* [O que fazer]: Reproduza sem nenhuma alteração as linhas dos dados, começando pela primeira e terminando após a linha que contém "Quick Links".

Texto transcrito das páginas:
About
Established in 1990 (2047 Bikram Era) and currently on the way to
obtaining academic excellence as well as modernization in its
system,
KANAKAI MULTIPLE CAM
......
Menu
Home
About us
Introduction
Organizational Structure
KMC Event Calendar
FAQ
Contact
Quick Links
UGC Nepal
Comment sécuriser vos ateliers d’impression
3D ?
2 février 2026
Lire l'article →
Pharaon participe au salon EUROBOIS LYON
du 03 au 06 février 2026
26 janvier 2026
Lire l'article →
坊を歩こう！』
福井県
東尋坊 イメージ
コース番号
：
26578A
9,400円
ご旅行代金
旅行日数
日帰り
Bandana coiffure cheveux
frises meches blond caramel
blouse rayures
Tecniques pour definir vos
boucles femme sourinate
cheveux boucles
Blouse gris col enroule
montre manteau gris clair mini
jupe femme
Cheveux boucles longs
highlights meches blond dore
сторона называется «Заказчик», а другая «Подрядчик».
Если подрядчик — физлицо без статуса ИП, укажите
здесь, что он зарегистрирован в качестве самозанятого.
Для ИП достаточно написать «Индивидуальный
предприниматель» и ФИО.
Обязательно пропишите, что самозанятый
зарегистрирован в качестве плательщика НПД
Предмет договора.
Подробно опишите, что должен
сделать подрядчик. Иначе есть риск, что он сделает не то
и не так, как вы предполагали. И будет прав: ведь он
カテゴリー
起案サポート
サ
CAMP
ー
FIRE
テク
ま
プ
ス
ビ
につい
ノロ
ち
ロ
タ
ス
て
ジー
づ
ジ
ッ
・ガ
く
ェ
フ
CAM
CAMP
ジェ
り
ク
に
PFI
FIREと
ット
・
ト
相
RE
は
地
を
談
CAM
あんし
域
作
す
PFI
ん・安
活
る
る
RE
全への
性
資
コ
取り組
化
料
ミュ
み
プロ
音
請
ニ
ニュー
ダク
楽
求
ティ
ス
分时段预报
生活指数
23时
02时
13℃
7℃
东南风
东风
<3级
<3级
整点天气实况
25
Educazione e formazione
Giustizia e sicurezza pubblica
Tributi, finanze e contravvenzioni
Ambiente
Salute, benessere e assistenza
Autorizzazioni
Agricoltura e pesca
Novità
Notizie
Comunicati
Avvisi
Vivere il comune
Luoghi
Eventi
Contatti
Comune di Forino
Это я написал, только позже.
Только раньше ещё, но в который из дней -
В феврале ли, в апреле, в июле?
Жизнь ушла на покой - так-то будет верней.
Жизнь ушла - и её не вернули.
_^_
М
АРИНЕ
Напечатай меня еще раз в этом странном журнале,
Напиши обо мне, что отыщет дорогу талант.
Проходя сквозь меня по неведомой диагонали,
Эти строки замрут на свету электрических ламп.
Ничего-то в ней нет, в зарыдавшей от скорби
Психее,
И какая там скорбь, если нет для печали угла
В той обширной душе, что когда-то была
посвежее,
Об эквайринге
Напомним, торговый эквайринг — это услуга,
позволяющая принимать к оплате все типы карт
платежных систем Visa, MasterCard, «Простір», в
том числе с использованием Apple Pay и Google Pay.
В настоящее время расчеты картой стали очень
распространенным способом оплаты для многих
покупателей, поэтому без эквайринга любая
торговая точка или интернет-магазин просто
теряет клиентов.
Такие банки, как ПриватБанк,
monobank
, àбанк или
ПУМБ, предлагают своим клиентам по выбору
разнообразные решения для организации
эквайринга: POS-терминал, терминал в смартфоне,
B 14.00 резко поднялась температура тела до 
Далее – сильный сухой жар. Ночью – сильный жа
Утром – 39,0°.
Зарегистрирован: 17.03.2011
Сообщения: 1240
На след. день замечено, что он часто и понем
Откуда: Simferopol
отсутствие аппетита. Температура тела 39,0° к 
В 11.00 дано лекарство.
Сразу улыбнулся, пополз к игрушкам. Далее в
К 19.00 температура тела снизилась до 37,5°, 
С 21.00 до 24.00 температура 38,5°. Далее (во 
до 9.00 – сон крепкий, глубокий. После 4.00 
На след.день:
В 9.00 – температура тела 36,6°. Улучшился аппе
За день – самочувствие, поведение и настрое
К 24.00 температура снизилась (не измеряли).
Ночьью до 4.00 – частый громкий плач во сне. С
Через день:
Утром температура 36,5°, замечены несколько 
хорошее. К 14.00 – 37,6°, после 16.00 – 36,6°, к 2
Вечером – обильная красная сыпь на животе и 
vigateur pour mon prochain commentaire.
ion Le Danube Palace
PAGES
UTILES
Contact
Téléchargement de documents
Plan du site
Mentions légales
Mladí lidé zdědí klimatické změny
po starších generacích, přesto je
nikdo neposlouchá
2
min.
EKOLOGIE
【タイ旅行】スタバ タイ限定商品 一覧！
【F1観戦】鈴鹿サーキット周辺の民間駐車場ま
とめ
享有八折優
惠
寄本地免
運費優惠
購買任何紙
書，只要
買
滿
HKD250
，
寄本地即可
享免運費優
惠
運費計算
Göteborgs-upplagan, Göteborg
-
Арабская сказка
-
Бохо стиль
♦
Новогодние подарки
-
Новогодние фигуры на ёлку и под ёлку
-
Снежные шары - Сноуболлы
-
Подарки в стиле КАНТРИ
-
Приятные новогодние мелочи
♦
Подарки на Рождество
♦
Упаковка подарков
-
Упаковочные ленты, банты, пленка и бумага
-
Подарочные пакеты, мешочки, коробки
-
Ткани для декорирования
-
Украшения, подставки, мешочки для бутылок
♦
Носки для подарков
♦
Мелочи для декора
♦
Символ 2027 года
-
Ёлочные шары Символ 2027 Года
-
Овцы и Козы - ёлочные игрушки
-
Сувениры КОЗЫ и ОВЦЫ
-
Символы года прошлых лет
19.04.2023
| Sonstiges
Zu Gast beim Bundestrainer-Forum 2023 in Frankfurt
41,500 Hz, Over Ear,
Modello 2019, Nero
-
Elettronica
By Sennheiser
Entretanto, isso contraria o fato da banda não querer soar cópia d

* [Resultado da tarefa]:
About
Established in 1990 (2047 Bikram Era) and currently on the way to
obtaining academic excellence as well as modernization in its
system,
KANAKAI MULTIPLE CAM
......
Menu
Home
About us
Introduction
Organizational Structure
KMC Event Calendar
FAQ
Contact
Quick Links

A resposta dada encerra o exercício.